Galois group of an irreducible biquadratic polynomial

Question

We have studied that the Galois group of the splitting field of an irreducible biquadratic polynomial like $x^4+ax^2+b$ in $Q[x]$ over $Q$ can be $Z_{2}XZ_{2}$,$Z_{4}$ or $D_4$. We have proven this by taking into account tha values of $b$ and $\Delta=a^2-4b$, and the Galois group changed based on the fact if they were squares or not (actually I think we checked if $b$ was a square in $Q(\sqrt(\Delta))$ if I remember well).
However, I am having a hard time because I don't understand how we have been able to prove this, and what are the cases in which I could say only by looking at the polynomial what is its Galois group.
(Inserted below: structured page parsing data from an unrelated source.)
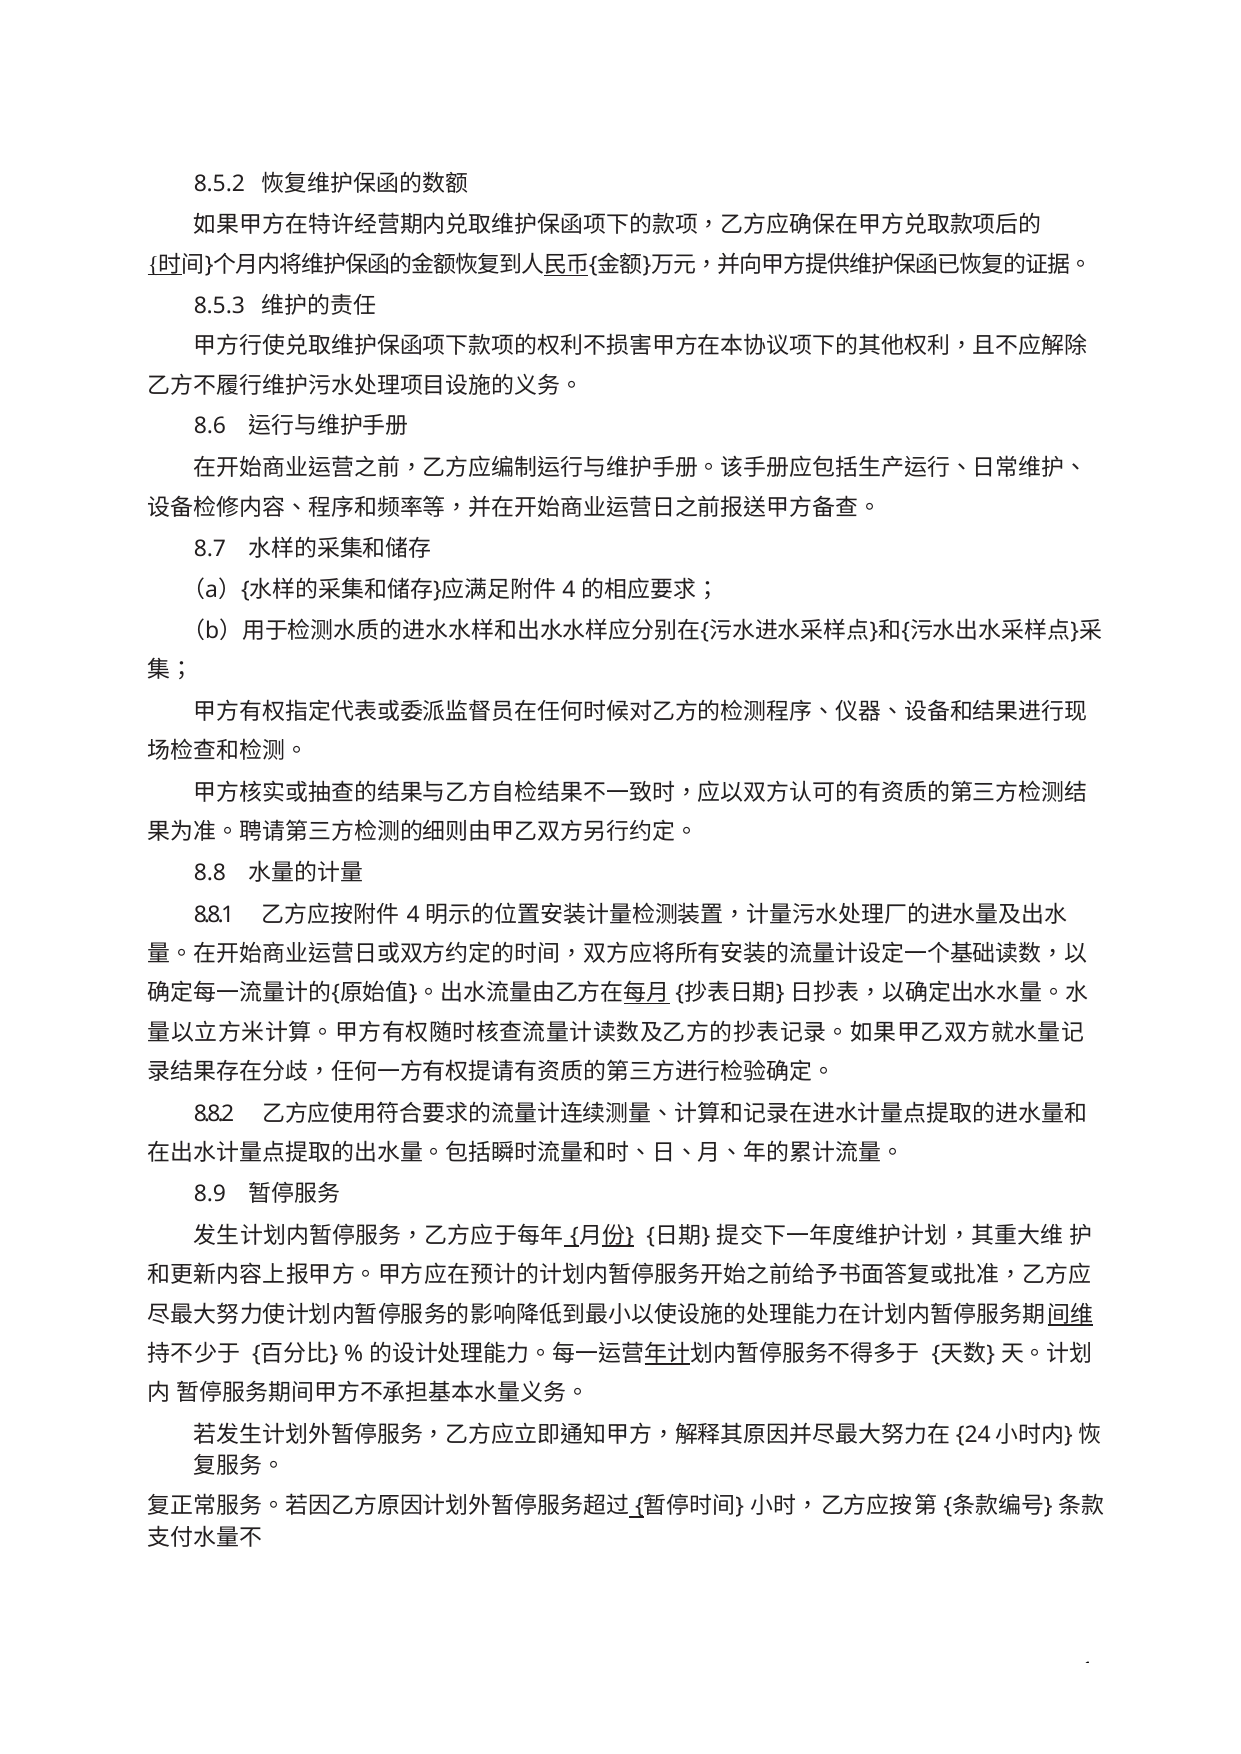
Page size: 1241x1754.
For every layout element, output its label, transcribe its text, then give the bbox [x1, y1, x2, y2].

text （b）用于检测水质的进水水样和出水水样应分别在{污水进水采样点}和{污水出水采样点}采集； [148, 614, 1104, 684]
list 暂停服务 [193, 1177, 1115, 1208]
list 维护的责任 [193, 289, 1115, 320]
list 恢复维护保函的数额 [193, 167, 1115, 198]
text {时间}个月内将维护保函的金额恢复到人民币{金额}万元，并向甲方提供维护保函已恢复的证据。 [148, 248, 1115, 279]
list 水样的采集和储存 [193, 532, 1115, 563]
text 甲方行使兑取维护保函项下款项的权利不损害甲方在本协议项下的其他权利，且不应解除乙方不履行维护污水处理项目设施的义务。 [148, 329, 1093, 400]
text 甲方有权指定代表或委派监督员在任何时候对乙方的检测程序、仪器、设备和结果进行现场检查和检测。 [148, 694, 1093, 765]
list 乙方应按附件4 明示的位置安装计量检测装置，计量污水处理厂的进水量及出水量。在开始商业运营日或双方约定的时间，双方应将所有安装的流量计设定一个基础读数，以确定每一流量计的{原始值}。出水流量由乙方在每月 {抄表日期} 日抄表，以确定出水水量。水量以立方米计算。甲方有权随时核查流量计读数及乙方的抄表记录。如果甲乙双方就水量记录结果存在分歧，任何一方有权提请有资质的第三方进行检验确定。 [148, 897, 1104, 1086]
text 在开始商业运营之前，乙方应编制运行与维护手册。该手册应包括生产运行、日常维护、设备检修内容、程序和频率等，并在开始商业运营日之前报送甲方备查。 [148, 451, 1093, 522]
list 乙方应使用符合要求的流量计连续测量、计算和记录在进水计量点提取的进水量和在出水计量点提取的出水量。包括瞬时流量和时、日、月、年的累计流量。 [148, 1097, 1093, 1167]
text 如果甲方在特许经营期内兑取维护保函项下的款项，乙方应确保在甲方兑取款项后的 [193, 208, 1115, 239]
text 复正常服务。若因乙方原因计划外暂停服务超过 {暂停时间} 小时，乙方应按第 {条款编号} 条款支付水量不 [148, 1489, 1115, 1552]
list 水量的计量 [193, 856, 1115, 887]
text （a）{水样的采集和储存}应满足附件 4 的相应要求； [182, 573, 1115, 604]
list 运行与维护手册 [193, 409, 1115, 441]
text 若发生计划外暂停服务，乙方应立即通知甲方，解释其原因并尽最大努力在 {24小时内} 恢复服务。 [193, 1418, 1115, 1480]
text 发生计划内暂停服务，乙方应于每年 {月份} {日期} 提交下一年度维护计划，其重大维 护和更新内容上报甲方。甲方应在预计的计划内暂停服务开始之前给予书面答复或批准，乙方应尽最大努力使计划内暂停服务的影响降低到最小以使设施的处理能力在计划内暂停服务期间维持不少于 {百分比} % 的设计处理能力。每一运营年计划内暂停服务不得多于 {天数} 天。计划内 暂停服务期间甲方不承担基本水量义务。 [148, 1219, 1093, 1407]
text 甲方核实或抽查的结果与乙方自检结果不一致时，应以双方认可的有资质的第三方检测结果为准。聘请第三方检测的细则由甲乙双方另行约定。 [148, 775, 1093, 846]
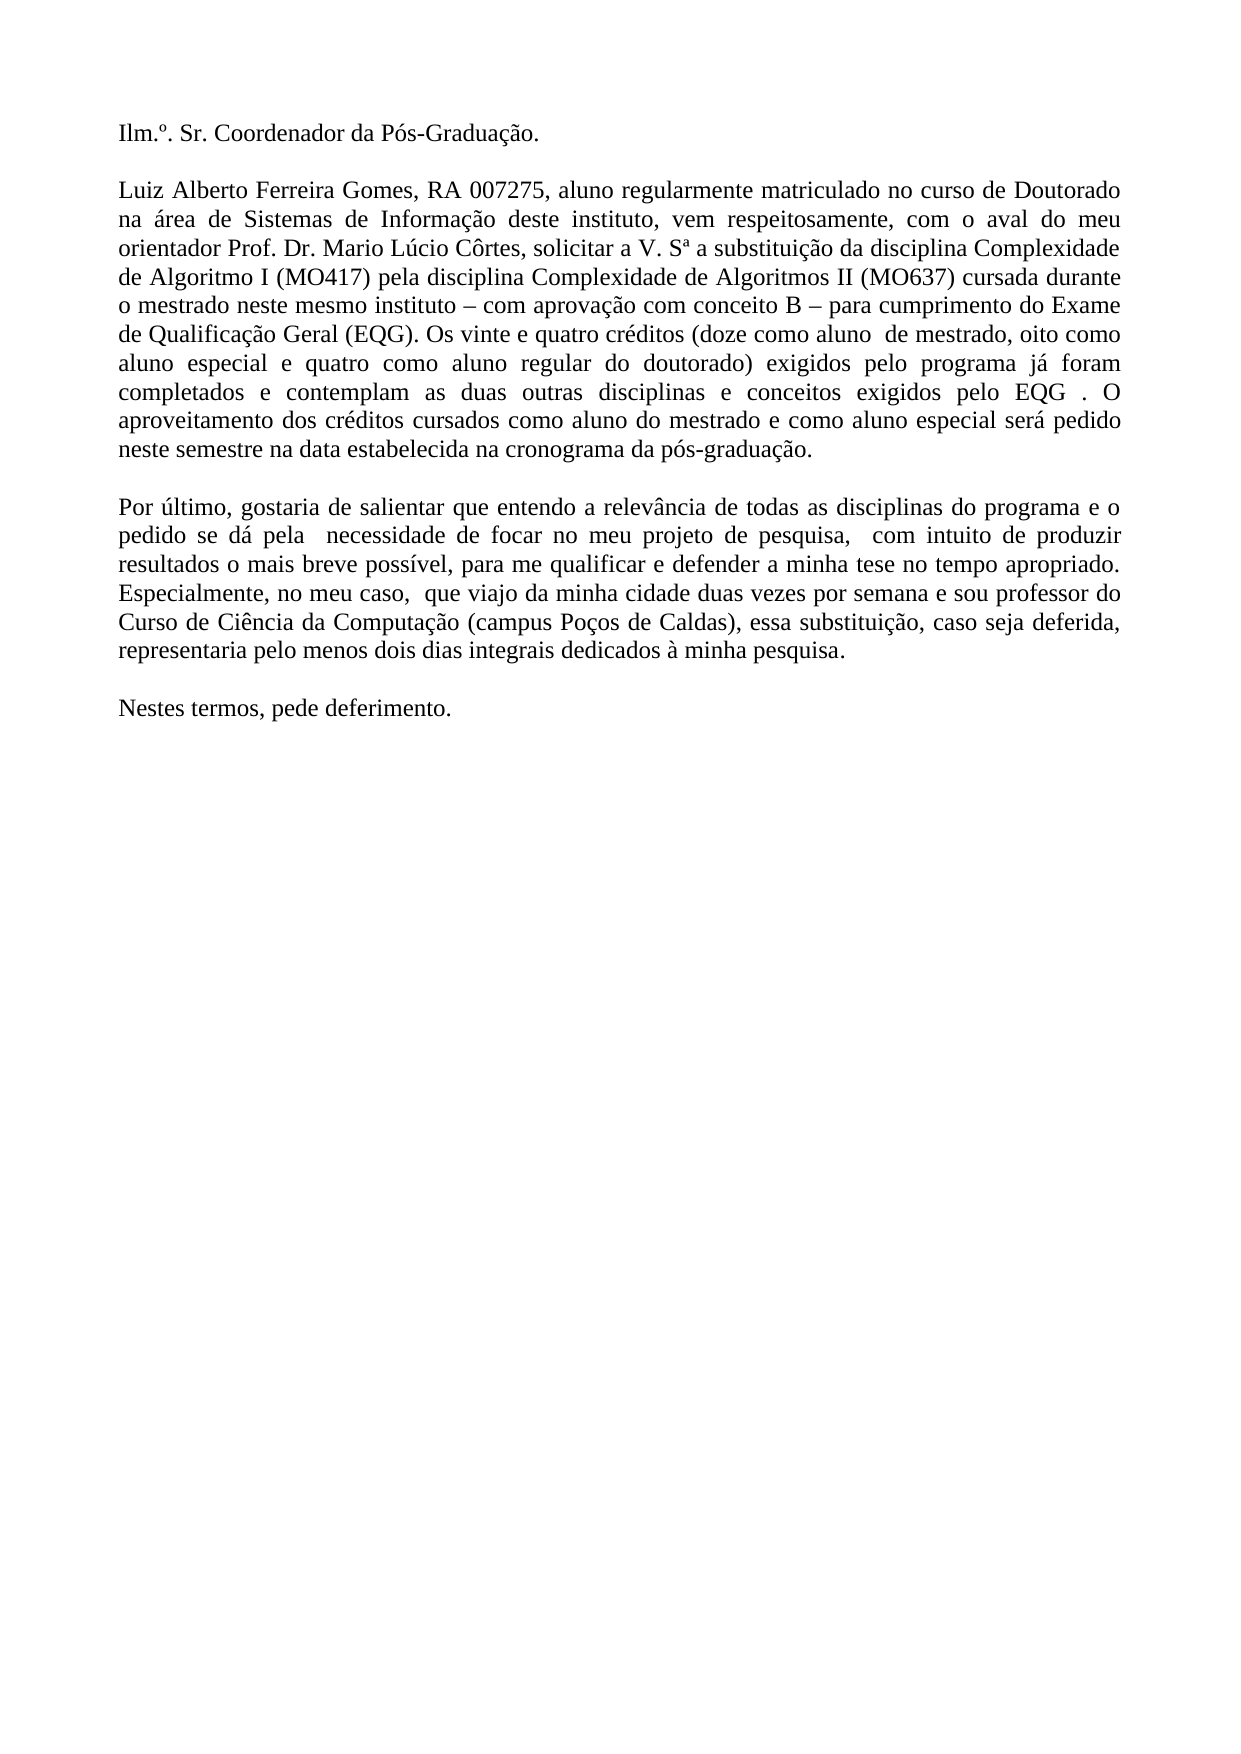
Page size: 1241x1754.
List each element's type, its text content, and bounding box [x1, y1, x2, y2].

text Ilm.º. Sr. Coordenador da Pós-Graduação. [118, 118, 1122, 147]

Thanks for the help.

Answer 1

We can determine the Galois group with theorem:

Let be $q(x)=x^4+bx^2+c\in k[x]$ irreducible polynomial over $k$ and has two distict roots $\alpha, \beta$ and $G=Gal(k(\alpha, \beta),k)$ then

$1)$ if $\sqrt c \in k$ then $G\cong\mathbb Z_2 \times \mathbb Z_2$
$2)$ if $\sqrt c \notin k$ and $\sqrt{c(b^2-4c)} \in k $ then $G\cong\mathbb Z_4$ and $q_1(x)=x^2+bx+c$ irreducible over $k(\sqrt c)$

$3)$ if $\sqrt c \notin k$ and $\sqrt{c(b^2-4c} \notin k $ then $G\cong D_4$ and $q_1(x)=x^2+bx+c$ irreducible over $k(\sqrt c)$